• [About this exercise]: An exact copy of the listing below is required, minus its pictures.

• [Source material]:
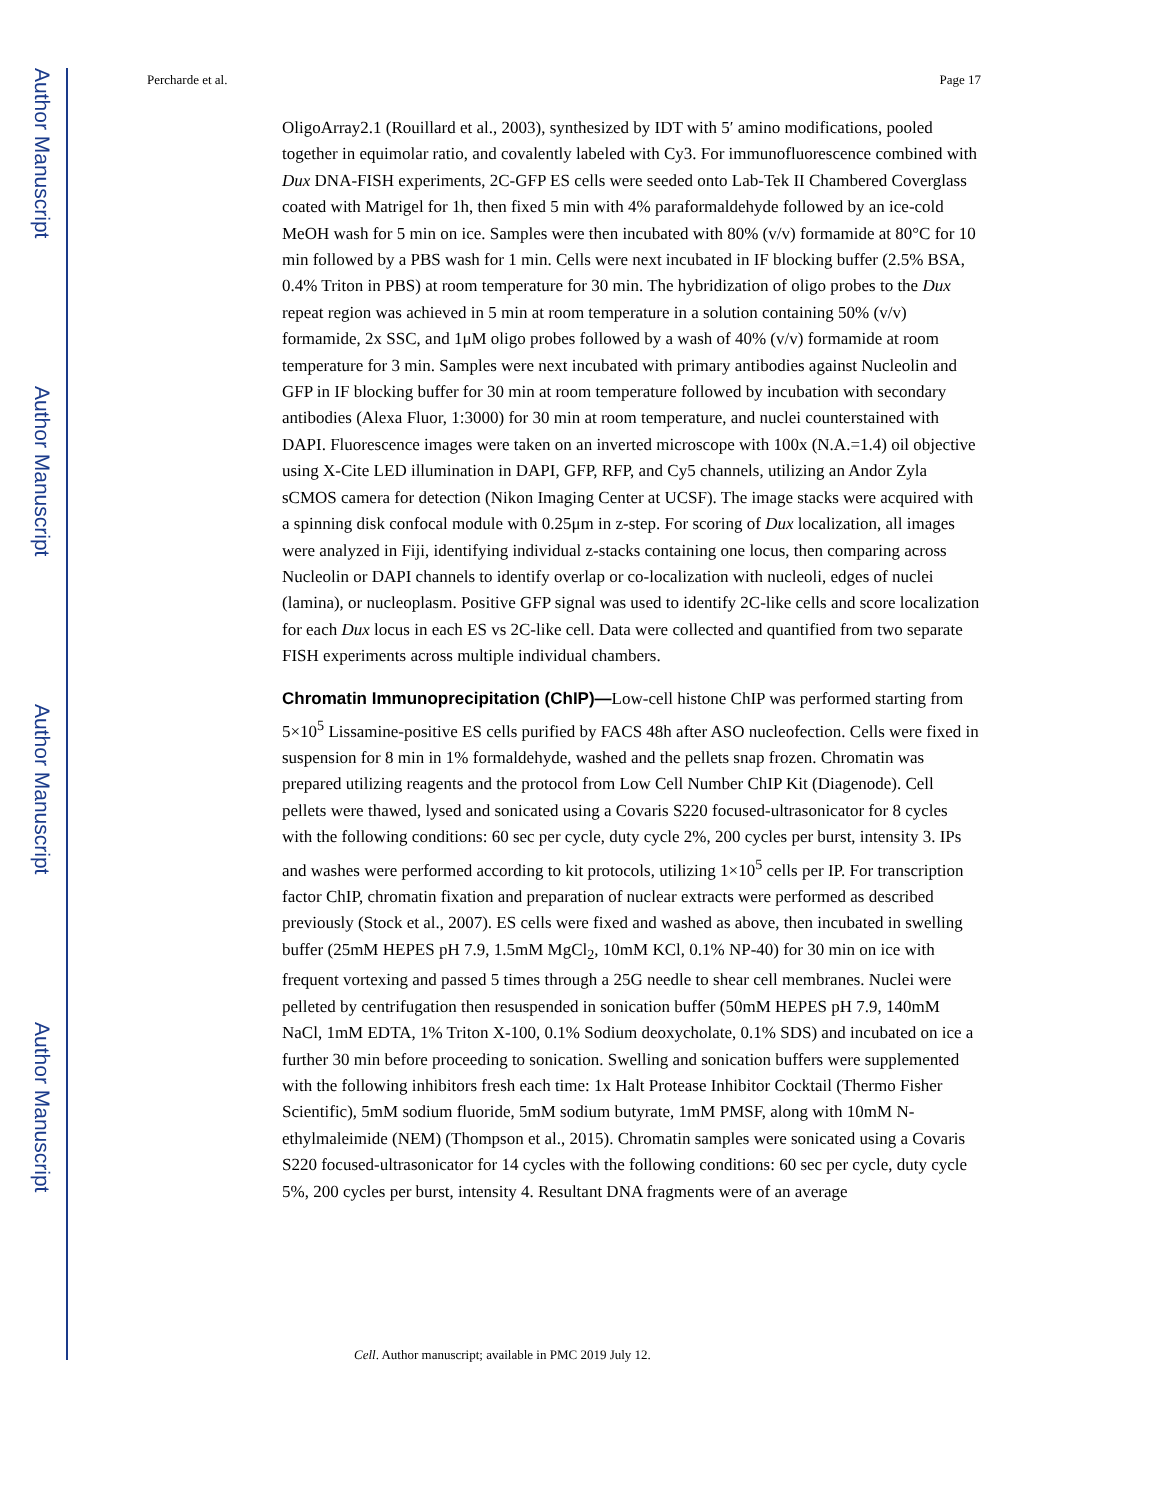Author Manuscript
Author Manuscript
Author Manuscript
Author Manuscript
Percharde et al. Page 17
OligoArray2.1 (Rouillard et al., 2003), synthesized by IDT with 5′ amino modifications, pooled together in equimolar ratio, and covalently labeled with Cy3. For immunofluorescence combined with Dux DNA-FISH experiments, 2C-GFP ES cells were seeded onto Lab-Tek II Chambered Coverglass coated with Matrigel for 1h, then fixed 5 min with 4% paraformaldehyde followed by an ice-cold MeOH wash for 5 min on ice. Samples were then incubated with 80% (v/v) formamide at 80°C for 10 min followed by a PBS wash for 1 min. Cells were next incubated in IF blocking buffer (2.5% BSA, 0.4% Triton in PBS) at room temperature for 30 min. The hybridization of oligo probes to the Dux repeat region was achieved in 5 min at room temperature in a solution containing 50% (v/v) formamide, 2x SSC, and 1μM oligo probes followed by a wash of 40% (v/v) formamide at room temperature for 3 min. Samples were next incubated with primary antibodies against Nucleolin and GFP in IF blocking buffer for 30 min at room temperature followed by incubation with secondary antibodies (Alexa Fluor, 1:3000) for 30 min at room temperature, and nuclei counterstained with DAPI. Fluorescence images were taken on an inverted microscope with 100x (N.A.=1.4) oil objective using X-Cite LED illumination in DAPI, GFP, RFP, and Cy5 channels, utilizing an Andor Zyla sCMOS camera for detection (Nikon Imaging Center at UCSF). The image stacks were acquired with a spinning disk confocal module with 0.25μm in z-step. For scoring of Dux localization, all images were analyzed in Fiji, identifying individual z-stacks containing one locus, then comparing across Nucleolin or DAPI channels to identify overlap or co-localization with nucleoli, edges of nuclei (lamina), or nucleoplasm. Positive GFP signal was used to identify 2C-like cells and score localization for each Dux locus in each ES vs 2C-like cell. Data were collected and quantified from two separate FISH experiments across multiple individual chambers.
Chromatin Immunoprecipitation (ChIP)—
Low-cell histone ChIP was performed starting from 5×10<sup>5</sup> Lissamine-positive ES cells purified by FACS 48h after ASO nucleofection. Cells were fixed in suspension for 8 min in 1% formaldehyde, washed and the pellets snap frozen. Chromatin was prepared utilizing reagents and the protocol from Low Cell Number ChIP Kit (Diagenode). Cell pellets were thawed, lysed and sonicated using a Covaris S220 focused-ultrasonicator for 8 cycles with the following conditions: 60 sec per cycle, duty cycle 2%, 200 cycles per burst, intensity 3. IPs and washes were performed according to kit protocols, utilizing 1×10<sup>5</sup> cells per IP. For transcription factor ChIP, chromatin fixation and preparation of nuclear extracts were performed as described previously (Stock et al., 2007). ES cells were fixed and washed as above, then incubated in swelling buffer (25mM HEPES pH 7.9, 1.5mM MgCl<sub>2</sub>, 10mM KCl, 0.1% NP-40) for 30 min on ice with frequent vortexing and passed 5 times through a 25G needle to shear cell membranes. Nuclei were pelleted by centrifugation then resuspended in sonication buffer (50mM HEPES pH 7.9, 140mM NaCl, 1mM EDTA, 1% Triton X-100, 0.1% Sodium deoxycholate, 0.1% SDS) and incubated on ice a further 30 min before proceeding to sonication. Swelling and sonication buffers were supplemented with the following inhibitors fresh each time: 1x Halt Protease Inhibitor Cocktail (Thermo Fisher Scientific), 5mM sodium fluoride, 5mM sodium butyrate, 1mM PMSF, along with 10mM N-ethylmaleimide (NEM) (Thompson et al., 2015). Chromatin samples were sonicated using a Covaris S220 focused-ultrasonicator for 14 cycles with the following conditions: 60 sec per cycle, duty cycle 5%, 200 cycles per burst, intensity 4. Resultant DNA fragments were of an average
Cell. Author manuscript; available in PMC 2019 July 12.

• [Solution]:
Author Manuscript
Author Manuscript
Author Manuscript
Author Manuscript
Percharde et al. Page 17
OligoArray2.1 (Rouillard et al., 2003), synthesized by IDT with 5′ amino modifications, pooled together in equimolar ratio, and covalently labeled with Cy3. For immunofluorescence combined with Dux DNA-FISH experiments, 2C-GFP ES cells were seeded onto Lab-Tek II Chambered Coverglass coated with Matrigel for 1h, then fixed 5 min with 4% paraformaldehyde followed by an ice-cold MeOH wash for 5 min on ice. Samples were then incubated with 80% (v/v) formamide at 80°C for 10 min followed by a PBS wash for 1 min. Cells were next incubated in IF blocking buffer (2.5% BSA, 0.4% Triton in PBS) at room temperature for 30 min. The hybridization of oligo probes to the Dux repeat region was achieved in 5 min at room temperature in a solution containing 50% (v/v) formamide, 2x SSC, and 1μM oligo probes followed by a wash of 40% (v/v) formamide at room temperature for 3 min. Samples were next incubated with primary antibodies against Nucleolin and GFP in IF blocking buffer for 30 min at room temperature followed by incubation with secondary antibodies (Alexa Fluor, 1:3000) for 30 min at room temperature, and nuclei counterstained with DAPI. Fluorescence images were taken on an inverted microscope with 100x (N.A.=1.4) oil objective using X-Cite LED illumination in DAPI, GFP, RFP, and Cy5 channels, utilizing an Andor Zyla sCMOS camera for detection (Nikon Imaging Center at UCSF). The image stacks were acquired with a spinning disk confocal module with 0.25μm in z-step. For scoring of Dux localization, all images were analyzed in Fiji, identifying individual z-stacks containing one locus, then comparing across Nucleolin or DAPI channels to identify overlap or co-localization with nucleoli, edges of nuclei (lamina), or nucleoplasm. Positive GFP signal was used to identify 2C-like cells and score localization for each Dux locus in each ES vs 2C-like cell. Data were collected and quantified from two separate FISH experiments across multiple individual chambers.
Chromatin Immunoprecipitation (ChIP)—
Low-cell histone ChIP was performed starting from 5×10<sup>5</sup> Lissamine-positive ES cells purified by FACS 48h after ASO nucleofection. Cells were fixed in suspension for 8 min in 1% formaldehyde, washed and the pellets snap frozen. Chromatin was prepared utilizing reagents and the protocol from Low Cell Number ChIP Kit (Diagenode). Cell pellets were thawed, lysed and sonicated using a Covaris S220 focused-ultrasonicator for 8 cycles with the following conditions: 60 sec per cycle, duty cycle 2%, 200 cycles per burst, intensity 3. IPs and washes were performed according to kit protocols, utilizing 1×10<sup>5</sup> cells per IP. For transcription factor ChIP, chromatin fixation and preparation of nuclear extracts were performed as described previously (Stock et al., 2007). ES cells were fixed and washed as above, then incubated in swelling buffer (25mM HEPES pH 7.9, 1.5mM MgCl<sub>2</sub>, 10mM KCl, 0.1% NP-40) for 30 min on ice with frequent vortexing and passed 5 times through a 25G needle to shear cell membranes. Nuclei were pelleted by centrifugation then resuspended in sonication buffer (50mM HEPES pH 7.9, 140mM NaCl, 1mM EDTA, 1% Triton X-100, 0.1% Sodium deoxycholate, 0.1% SDS) and incubated on ice a further 30 min before proceeding to sonication. Swelling and sonication buffers were supplemented with the following inhibitors fresh each time: 1x Halt Protease Inhibitor Cocktail (Thermo Fisher Scientific), 5mM sodium fluoride, 5mM sodium butyrate, 1mM PMSF, along with 10mM N-ethylmaleimide (NEM) (Thompson et al., 2015). Chromatin samples were sonicated using a Covaris S220 focused-ultrasonicator for 14 cycles with the following conditions: 60 sec per cycle, duty cycle 5%, 200 cycles per burst, intensity 4. Resultant DNA fragments were of an average
Cell. Author manuscript; available in PMC 2019 July 12.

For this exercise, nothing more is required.